There’s this idea that everyone knows everything in a tiny town. Usually, they do. Unfortunately, Spottswood Lane isn’t really considered part of Crazy, though it’s in town limits. It is a freakish addendum built by the Ellers some years back to make money off the people who want rural privacy within an hour of either Charlottesville or Lynchburg. Back before the McMansions were built, Spottswood Lane didn’t exist. The bulk of it was actually the lower part of Turner Gap Road, off which Turner Mountain Road leads up to Aunt Marge’s house. Then the Ellers bought up a bunch of land, and put up the McMansions. There are thirteen of them, and most are on the inside of the semi-circle, their yards overlooking Spottswood Park. Which was bought by the Littlepages and donated to the town for a park as a slap against the Ellers for building the McMansions. And since most of the houses on Spottswood weren’t bought by locals, and the feud hung over the whole matter, very few people in Crazy pay any attention at all to the goings-on of Spottswood Lane.

To complicate matters, a third of the town’s commuters use Spottswood to get to Turner Gap Road, in hopes of avoiding the speed trap I usually set up somewhere on Piedmont. Asking which cars had been seen on Spottswood was more or less pointless.

Pointless as it was, we asked.

It never fails to amaze me that people who can tell you all about a neighbor’s inability to weed the flowerbeds, trim the hedges, properly bag trash or maintain control of a pet will still, in event of a crime, have noticed absolutely nothing of use to a cop.

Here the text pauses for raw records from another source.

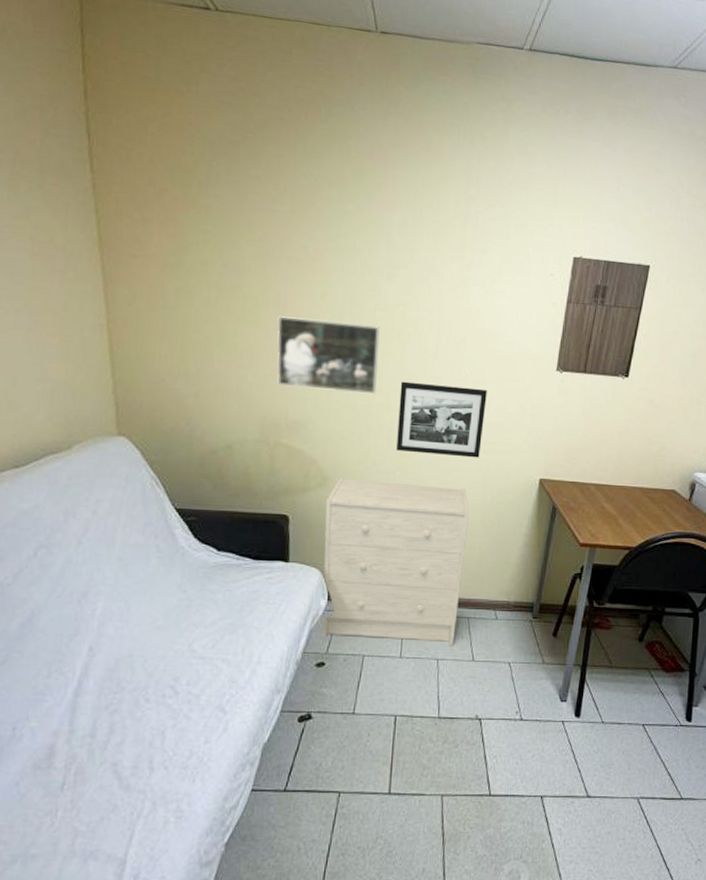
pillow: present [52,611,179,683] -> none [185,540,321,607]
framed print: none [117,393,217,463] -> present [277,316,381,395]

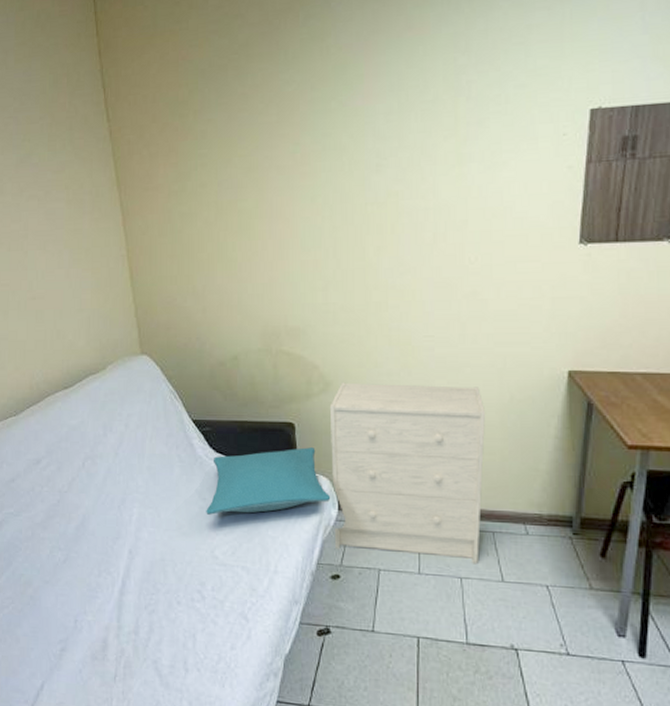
pillow: none [185,540,321,607] -> present [206,447,331,515]
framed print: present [277,316,381,395] -> none [271,220,374,294]
picture frame: present [396,381,487,458] -> none [398,274,496,352]

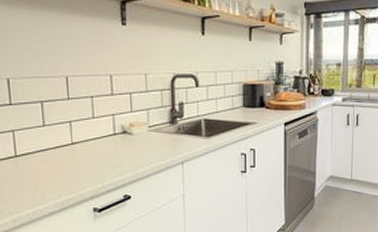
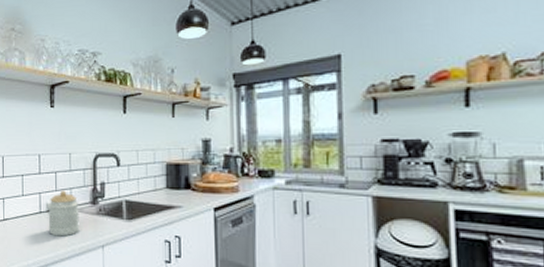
jar: none [123,111,158,157] -> present [48,190,79,237]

I plodded over to what remained of the Weed house, and joined Punk. The firemen had trampled the grass, destroyed any hope of evidence beyond traces of the pipe bomb. And even half of those were probably washed into the mud.

Boris bounded past us and began sniffing eagerly around the perimeter of the back yard. I tossed Punk a cold bottle of Gatorade that Mrs. Vogt had given me. I could hear the thunk of her hammer as she nailed plastic over her broken windows. “Anything?”

Punk swigged, shook his head. “Can’t believe this,” he said, and perched on a beam from the collapsed deck. “Here. Hell, anywhere. Who’d hate enough to do this to someone?”

Rhetorical question, I knew.

“I mean, adults, okay, but kids…” He gestured broadly. “The neighbors’ kids.”

He passed me the Gatorade. I drank, and handed it back. “We’ll get ‘em.”

“Yeah.”

In the privacy of the destroyed house’s back yard, Punk’s hand crept over and came to rest on mine. I squeezed back. We let go simultaneously. It wouldn’t do to get caught on the job.